[Saved entries]
=== Section Start ===

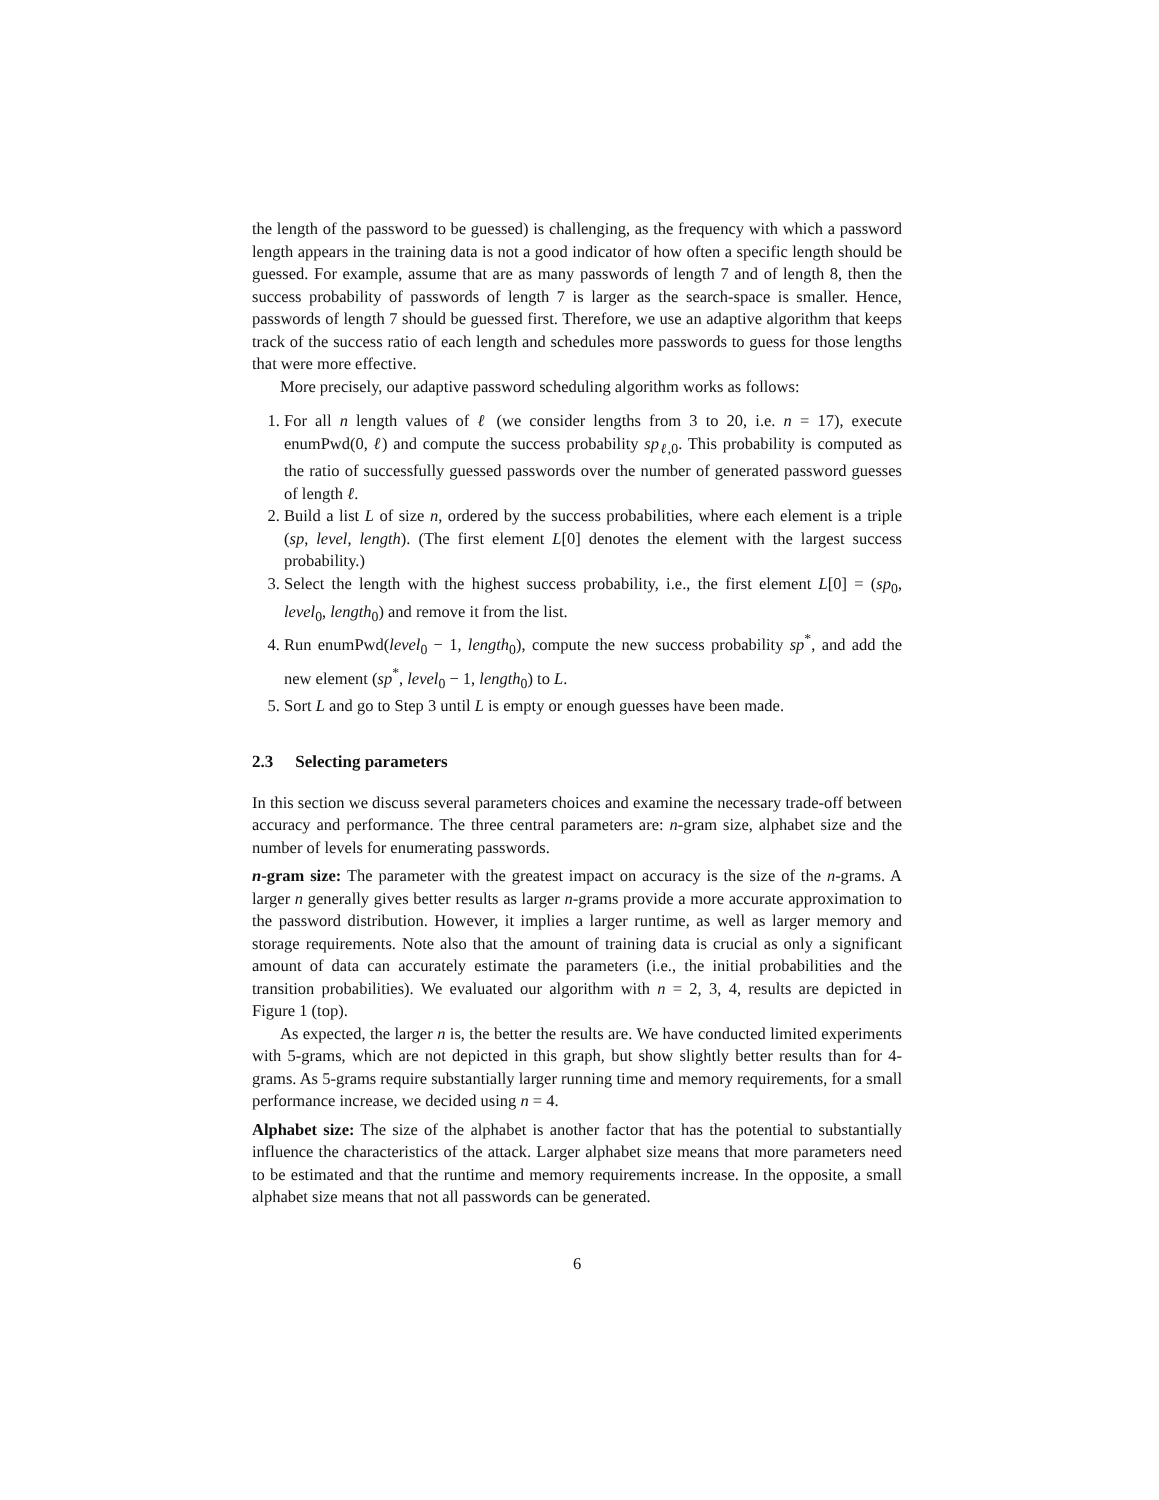the length of the password to be guessed) is challenging, as the frequency with which a password length appears in the training data is not a good indicator of how often a specific length should be guessed. For example, assume that are as many passwords of length 7 and of length 8, then the success probability of passwords of length 7 is larger as the search-space is smaller. Hence, passwords of length 7 should be guessed first. Therefore, we use an adaptive algorithm that keeps track of the success ratio of each length and schedules more passwords to guess for those lengths that were more effective.
More precisely, our adaptive password scheduling algorithm works as follows:
1. For all n length values of ℓ (we consider lengths from 3 to 20, i.e. n = 17), execute enumPwd(0, ℓ) and compute the success probability sp<sub>ℓ,0</sub>. This probability is computed as the ratio of successfully guessed passwords over the number of generated password guesses of length ℓ.
2. Build a list L of size n, ordered by the success probabilities, where each element is a triple (sp, level, length). (The first element L[0] denotes the element with the largest success probability.)
3. Select the length with the highest success probability, i.e., the first element L[0] = (sp<sub>0</sub>, level<sub>0</sub>, length<sub>0</sub>) and remove it from the list.
4. Run enumPwd(level<sub>0</sub> − 1, length<sub>0</sub>), compute the new success probability sp<sup>*</sup>, and add the new element (sp<sup>*</sup>, level<sub>0</sub> − 1, length<sub>0</sub>) to L.
5. Sort L and go to Step 3 until L is empty or enough guesses have been made.
2.3 Selecting parameters
In this section we discuss several parameters choices and examine the necessary trade-off between accuracy and performance. The three central parameters are: n-gram size, alphabet size and the number of levels for enumerating passwords.
n-gram size: The parameter with the greatest impact on accuracy is the size of the n-grams. A larger n generally gives better results as larger n-grams provide a more accurate approximation to the password distribution. However, it implies a larger runtime, as well as larger memory and storage requirements. Note also that the amount of training data is crucial as only a significant amount of data can accurately estimate the parameters (i.e., the initial probabilities and the transition probabilities). We evaluated our algorithm with n = 2, 3, 4, results are depicted in Figure 1 (top).
As expected, the larger n is, the better the results are. We have conducted limited experiments with 5-grams, which are not depicted in this graph, but show slightly better results than for 4-grams. As 5-grams require substantially larger running time and memory requirements, for a small performance increase, we decided using n = 4.
Alphabet size: The size of the alphabet is another factor that has the potential to substantially influence the characteristics of the attack. Larger alphabet size means that more parameters need to be estimated and that the runtime and memory requirements increase. In the opposite, a small alphabet size means that not all passwords can be generated.
6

=== Section End ===

### Problem
Pick each line holding "performance" out of the entries above and return it.

### Answer to this exercise
In this section we discuss several parameters choices and examine the necessary trade-off between accuracy and performance. The three central parameters are: n-gram size, alphabet size and the number of levels for enumerating passwords.
As expected, the larger n is, the better the results are. We have conducted limited experiments with 5-grams, which are not depicted in this graph, but show slightly better results than for 4-grams. As 5-grams require substantially larger running time and memory requirements, for a small performance increase, we decided using n = 4.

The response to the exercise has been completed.